Statistical Estimation of Changes in the Dominant Frequencies of Structures in Long Noisy Series of Monitoring Data

1Laboratory of Geodesy and Geodetic Applications, Department of Civil Engineering, University of Patras, 26500 Patras, Greece
2GFZ German Research Centre for Geosciences, Section 5.4 Hydrology, Telegrafenberg, 14473 Potsdam, Germany

Received 24 September 2013; Accepted 12 November 2013

Academic Editor: Ting-Hua Yi

Copyright © 2013 Fanis Moschas and Eva Steirou.

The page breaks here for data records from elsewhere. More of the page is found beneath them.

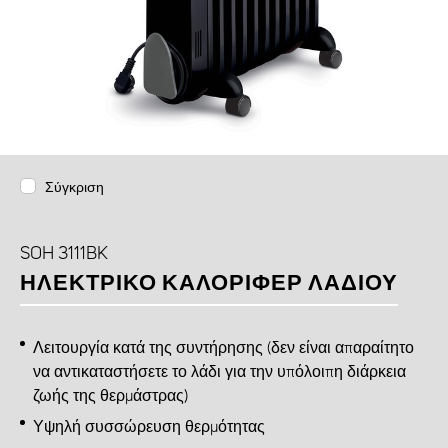
Σύγκριση
SOH 3111BK
ΗΛΕΚΤΡΙΚΌ ΚΑΛΟΡΙΦΈΡ ΛΑΔΙΟΎ
Λειτουργία κατά της συντήρησης (δεν είναι απαραίτητο
να αντικαταστήσετε το λάδι για την υπόλοιπη διάρκεια
ζωής της θερμάστρας)
Υψηλή συσσώρευση θερμότητας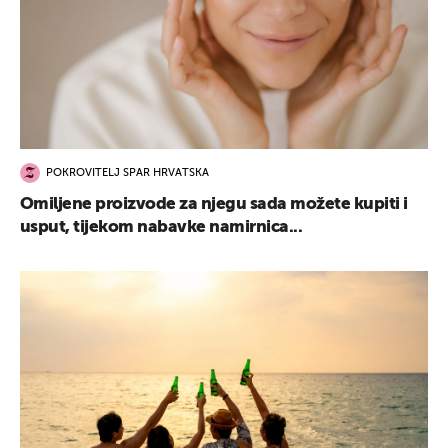
POKROVITELJ SPAR HRVATSKA
Omiljene proizvode za njegu sada možete kupiti i
usput, tijekom nabavke namirnica...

This is an open access article distributed under the Creative Commons Attribution License, which permits unrestricted use, distribution, and reproduction in any medium, provided the original work is properly cited.


Damage in structures is reflected in permanent changes of their natural frequencies and theoretically can be derived through measurements. Still, measurement-derived frequencies of structures usually reflect a superimposition of various effects, fluctuations due to environmental and loading conditions, noise, and possible permanent changes (damage or repair). The amplitude of the latter is usually of the same order of magnitude with the other effects; hence permanent shifts are masked by noise and cannot be identified, especially in long monitoring records. In order to overcome this problem, essential for the assessment of the structural health of various key structures, we adopt a statistical approach developed for the identification of shifts (inhomogeneities) in normally distributed climatological data, in particular the SNHT test. The efficiency of the SNHT was first tested on synthetic data and then on sets of estimates of dominant frequencies of a decaying pedestrian bridge. It was found that under certain conditions the SNHT can identify the location of shifts in dominant frequencies of structures; the amplitude of the shifts can then be easily computed. Since the efficiency of the test increases with the length of the time series, this test seems especially suitable for the analysis of long monitoring records.